Ce dernier précise effectivement page 183 : " selon une jurisprudence bien établie, des restriction peuvent être apportés à l’exercice des droits fondamentaux, notamment dans le cadre d’une organisation commune du marché ..." et page 184 : " le paragraphe 5 clarifie la distinction entre "droits" et "principes" faite dans la Charte ...les droits subjectifs doivent être respectés, tandis que les principes doivent être observés ...ils ne donnent toutefois pas lieu à des droits immédiats à une action positive de la part des institutions de l’Union ou des autorités des Etats membres ..."

Concernant"le droit d’accès à" :

On trouve par exemple cette formulation page 24 :

Article 94 :" l’Union reconnaît et respecte le droit d’accès aux prescriptions de sécurité sociale et aux services sociaux assurant une protection dans des cas tels que la maternité, la maladie, les accidents du travail, la dépendance ou la vieillesse, ainsi qu’en cas de perte d’emploi, selon les règles établies par le droit de l’Union et les législations et pratiques nationales."

On peut trouver ce texte positif mais à condition de ne pas se reporter aux explications four nies par le Praesidium page 178 pour "l’article 34" qui correspond en réalité à l’article 94 : " la référence à des services sociaux vise les cas dans lesquels de tels services ont été instaurés pour assurer certaines prestations, mais n’implique aucunement que de tels services doivent être créés quand il n’en existe pas."En effet on ne peut pas accéder à ce qui n’existe pas.

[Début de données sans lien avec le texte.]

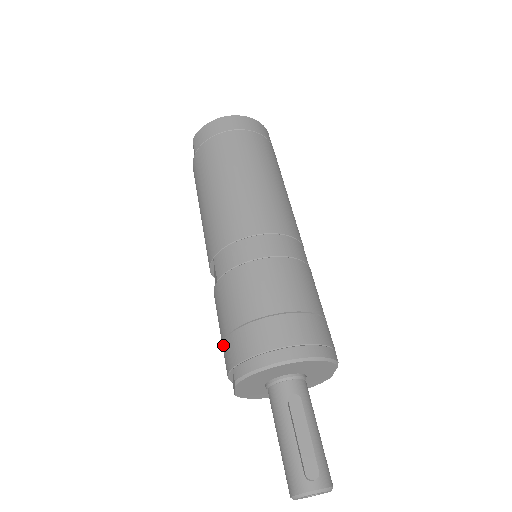
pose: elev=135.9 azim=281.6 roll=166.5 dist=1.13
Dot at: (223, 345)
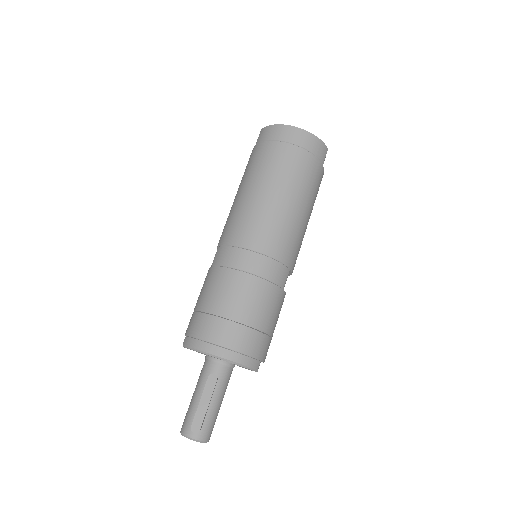
Dot at: (192, 314)
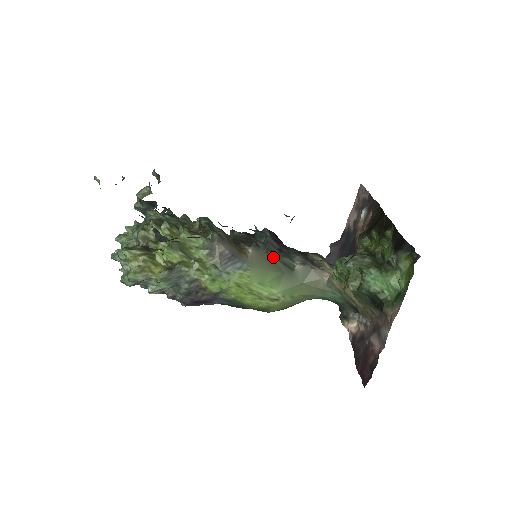
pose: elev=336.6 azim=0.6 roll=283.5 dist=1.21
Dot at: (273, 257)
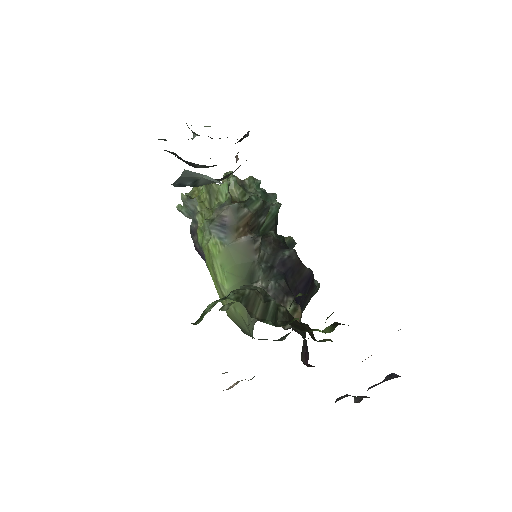
Dot at: (254, 261)
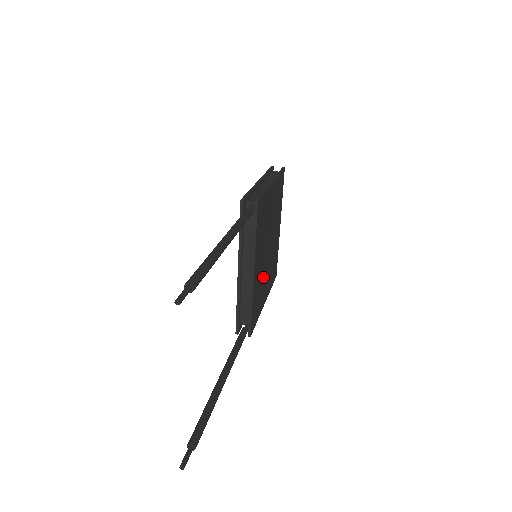
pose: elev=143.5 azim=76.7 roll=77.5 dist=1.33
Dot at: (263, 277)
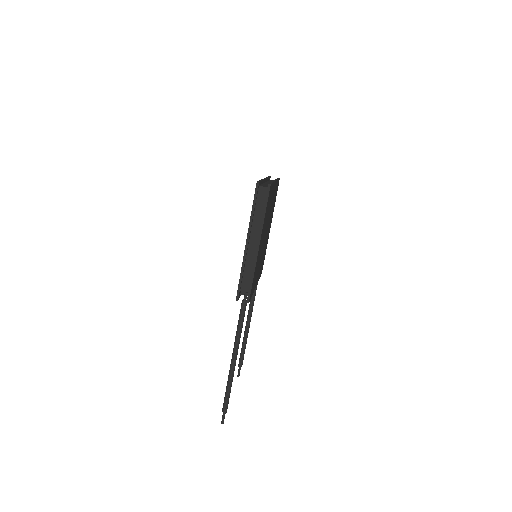
Dot at: occluded
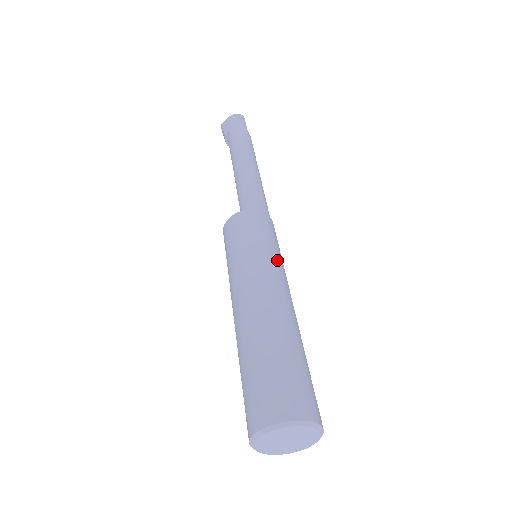
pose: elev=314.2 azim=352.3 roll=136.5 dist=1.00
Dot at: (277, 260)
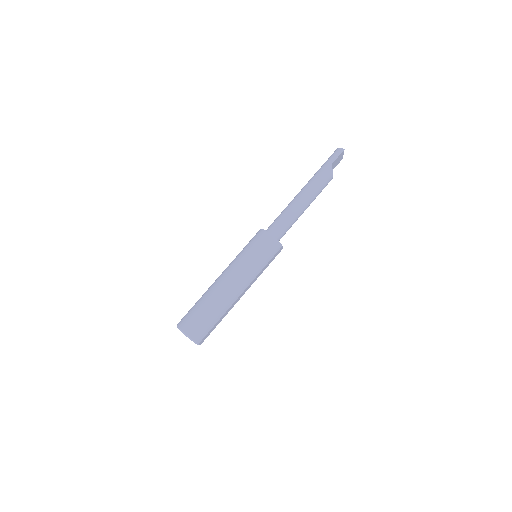
Dot at: (246, 263)
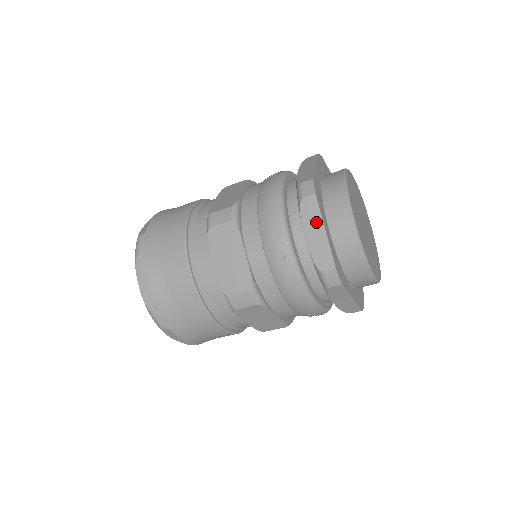
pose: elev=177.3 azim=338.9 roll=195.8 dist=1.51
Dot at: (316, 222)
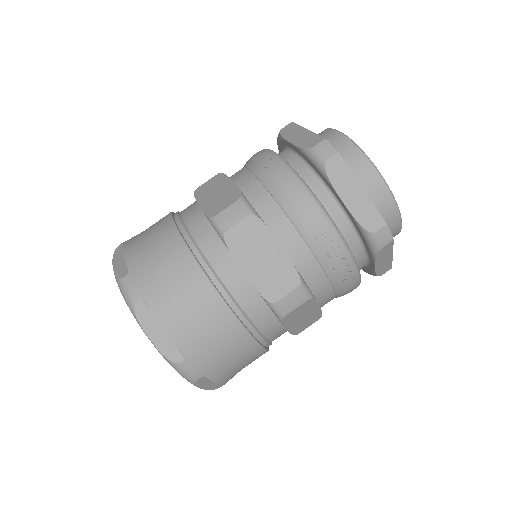
Dot at: (297, 131)
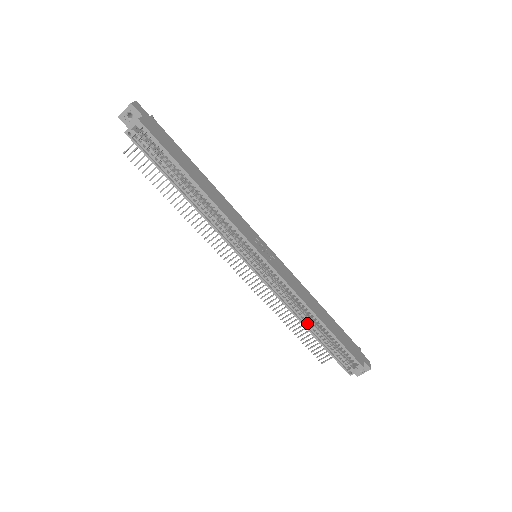
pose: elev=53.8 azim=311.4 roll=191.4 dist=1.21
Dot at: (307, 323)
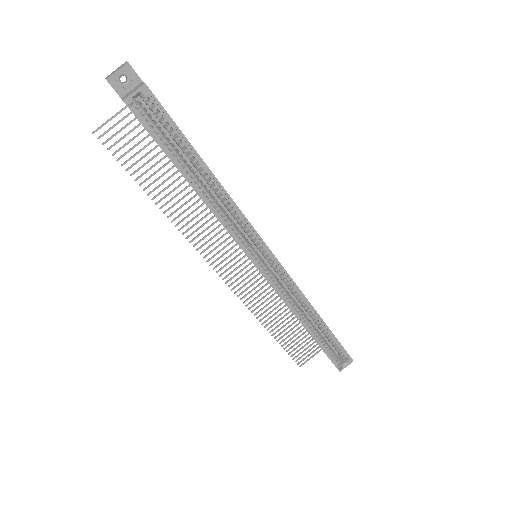
Dot at: (306, 324)
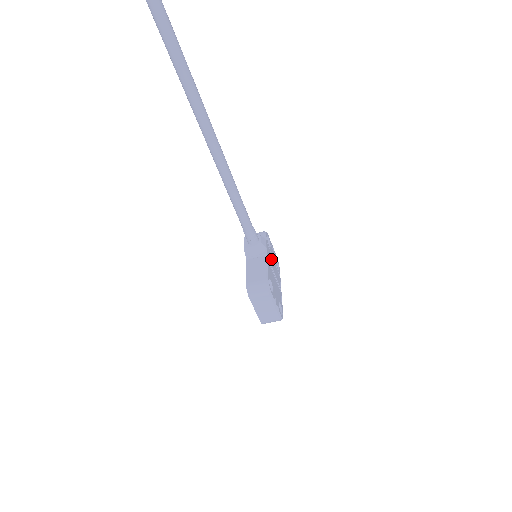
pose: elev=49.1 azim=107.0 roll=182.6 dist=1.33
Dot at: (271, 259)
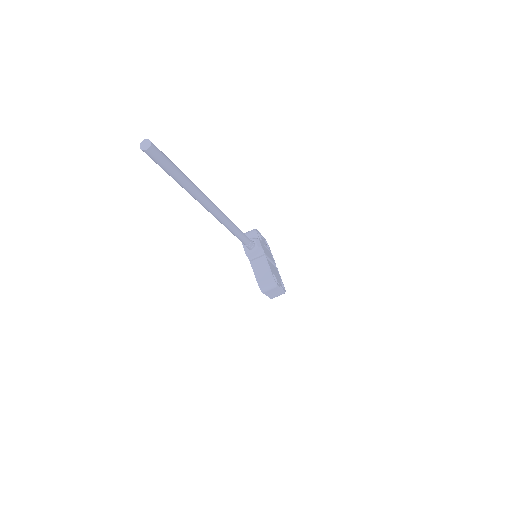
Dot at: (265, 250)
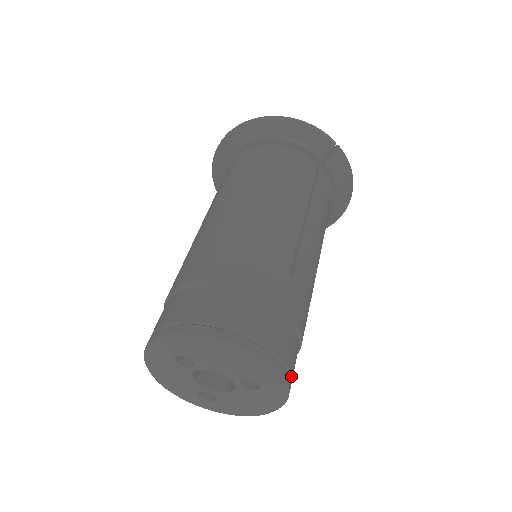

Il me semble donc clair que l’on ne se donne ni les moyens ni les dispositions juridiques de favoriser une harmonisation vers le haut.

Les Etats lourdement endettés et qui ne peuvent espérer aucune aide de la BCE uniquement préoccupée de stabilité des prix devront se plier aux conditions des marchés financiers et ne pourront utiliser que la variable dont il dispose : faire baisser les coûts salariaux pour espérer rester compétitifs.